Yang Perlu Dikerjakan:
**A)** Apa terjemahan bahasa Inggris dari kalimat "Load audio dengan sample rate asli (tanpa resampling otomatis)" dalam teks tentang tugas pemrosesan audio di bawah?
**B)** Lanjutkan kode dalam teks tentang tugas pemrosesan audio di bawah, dimulai tepat setelah baris terakhir yang ditampilkan.

Teks Bacaan:
--*--

Tugas Hands-on Pemrosesan Audio¶
Deadline : Deadline: Jumat, 17 Oktober 2025, 23.59 WIB
Submission Link : https://tally.so/r/wLeEXJ
Data diri:
Muhammad Yusuf
122140193
# === Import all required libraries ===
import os
from pathlib import Path
import numpy as np
import matplotlib.pyplot as plt
import librosa
import librosa.display
import soundfile as sf
from scipy import signal
from scipy.signal import butter, filtfilt
from pydub import AudioSegment
from pydub.silence import split_on_silence
import pyloudnorm as pyln
import IPython.display as ipd
Soal 1: Rekaman dan Analisis Suara Multi-Level¶
# ==========================================================
# JAWABAN SOAL 1 - Audio Loading, Visualization, and Resampling
# ==========================================================
# ========================================
# 1. Load Audio
# ========================================
base_dir = Path.cwd()
audio_path = base_dir / "data" / "soal1.wav"
print("=" * 50)
print("LOAD AUDIO")
print("=" * 50)
print(f"Audio Path: {audio_path}")
# Load audio dengan sample rate asli (tanpa resampling otomatis)
y, sr = librosa.load(audio_path, sr=None)
print(f"Sample Rate: {sr} Hz")
print(f"Audio Duration: {librosa.get_duration(y=y, sr=sr):.2f} seconds")
print(f"Number of Samples: {len(y)}")
print(f"Channels: {'Mono' if len(y.shape) == 1 else 'Stereo'}")
print("=" * 50)
# ========================================
# 2. Plot Waveform dan Spectrogram (Original)
# ========================================
print("\nMenampilkan waveform dan spectrogram (original)...")
plt.figure(figsize=(16, 8))
# Waveform
plt.subplot(2, 1, 1)
librosa.display.waveshow(y, sr=sr)
plt.title('Waveform (Original)')
plt.xlabel('Time (s)')
plt.ylabel('Amplitude')
# Spectrogram
plt.subplot(2, 1, 2)
D = librosa.amplitude_to_db(np.abs(librosa.stft(y)), ref=np.max)
librosa.display.specshow(D, sr=sr, x_axis='time', y_axis='hz')
plt.colorbar(format='%+2.0f dB')
plt.title('Spectrogram (Original)')
plt.tight_layout()
plt.show()
# ========================================
# 3. Resampling Process
# ========================================
print("\n" + "=" * 50)
print("RESAMPLING PROCESS")
print("=" * 50)
target_sr = 16000
y_resampled = librosa.resample(y, orig_sr=sr, target_sr=target_sr)
print(f"Original Sample Rate : {sr} Hz")
print(f"Target Sample Rate : {target_sr} Hz")
print(f"Original Duration : {librosa.get_duration(y=y, sr=sr):.2f} s")

--*--

Data yang Diberikan:
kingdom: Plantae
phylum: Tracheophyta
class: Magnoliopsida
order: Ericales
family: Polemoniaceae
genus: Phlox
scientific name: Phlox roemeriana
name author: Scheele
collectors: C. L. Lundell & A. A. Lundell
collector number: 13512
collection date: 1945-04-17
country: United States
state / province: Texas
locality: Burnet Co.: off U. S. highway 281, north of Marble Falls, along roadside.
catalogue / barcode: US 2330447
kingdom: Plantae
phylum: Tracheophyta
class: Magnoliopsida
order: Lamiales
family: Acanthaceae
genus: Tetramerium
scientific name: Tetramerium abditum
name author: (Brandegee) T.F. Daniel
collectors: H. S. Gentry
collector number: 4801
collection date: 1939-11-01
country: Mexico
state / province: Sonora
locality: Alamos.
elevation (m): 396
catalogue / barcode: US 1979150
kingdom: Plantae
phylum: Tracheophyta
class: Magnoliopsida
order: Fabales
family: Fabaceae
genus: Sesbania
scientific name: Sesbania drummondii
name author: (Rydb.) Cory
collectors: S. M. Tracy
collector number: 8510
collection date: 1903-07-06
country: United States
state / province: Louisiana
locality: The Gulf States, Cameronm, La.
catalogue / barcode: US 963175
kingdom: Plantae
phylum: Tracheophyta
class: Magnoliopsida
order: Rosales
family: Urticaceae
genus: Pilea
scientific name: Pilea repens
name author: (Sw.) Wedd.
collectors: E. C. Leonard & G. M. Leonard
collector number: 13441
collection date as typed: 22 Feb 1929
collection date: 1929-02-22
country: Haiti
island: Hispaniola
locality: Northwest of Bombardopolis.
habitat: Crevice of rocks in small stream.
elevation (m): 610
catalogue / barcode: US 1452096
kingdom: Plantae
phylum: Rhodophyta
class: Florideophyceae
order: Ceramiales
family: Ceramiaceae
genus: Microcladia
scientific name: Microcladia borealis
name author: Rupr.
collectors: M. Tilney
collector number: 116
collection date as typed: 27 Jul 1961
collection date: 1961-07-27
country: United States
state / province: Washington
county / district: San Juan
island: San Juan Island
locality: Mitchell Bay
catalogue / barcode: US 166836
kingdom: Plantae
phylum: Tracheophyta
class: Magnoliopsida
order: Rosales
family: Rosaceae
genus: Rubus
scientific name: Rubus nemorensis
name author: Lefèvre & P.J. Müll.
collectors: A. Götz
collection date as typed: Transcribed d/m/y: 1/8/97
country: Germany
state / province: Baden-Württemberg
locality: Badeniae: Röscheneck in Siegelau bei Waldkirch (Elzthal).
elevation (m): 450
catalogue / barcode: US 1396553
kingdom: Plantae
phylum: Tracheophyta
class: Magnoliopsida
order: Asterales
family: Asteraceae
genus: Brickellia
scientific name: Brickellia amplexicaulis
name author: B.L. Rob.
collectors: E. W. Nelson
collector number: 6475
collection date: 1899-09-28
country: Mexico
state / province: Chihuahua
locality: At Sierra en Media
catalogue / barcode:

--*--

Jawaban Latihan:
**A)** Load the audio with its original sample rate (without automatic resampling).

**B)**
print(f"Resampled Duration : {librosa.get_duration(y=y_resampled, sr=target_sr):.2f} s")
# Playback
print("\n(Resampled audio tidak disimpan ke file, hanya ditampilkan untuk playback.)")
# ========================================
# 4. Playback Audio
# ========================================
print("\n" + "=" * 50)
print("AUDIO PLAYBACK")
print("=" * 50)
print("▶ Original Audio:")
display(ipd.Audio(y, rate=sr))
print("\n▶ Resampled Audio:")
display(ipd.Audio(y_resampled, rate=target_sr))
# ========================================
# 5. Comparison Plot (Before vs After Resampling)
# ========================================
print("\nMenampilkan perbandingan waveform dan spectrogram...")
plt.figure(figsize=(16, 8))
# Waveform Original
plt.subplot(2, 2, 1)
librosa.display.waveshow(y, sr=sr)
plt.title(f'Waveform (Original) - SR: {sr} Hz')
plt.xlabel('Time (s)')
plt.ylabel('Amplitude')
# Spectrogram Original
plt.subplot(2, 2, 2)
D_orig = librosa.amplitude_to_db(np.abs(librosa.stft(y)), ref=np.max)
librosa.display.specshow(D_orig, sr=sr, x_axis='time', y_axis='hz')
plt.colorbar(format='%+2.0f dB')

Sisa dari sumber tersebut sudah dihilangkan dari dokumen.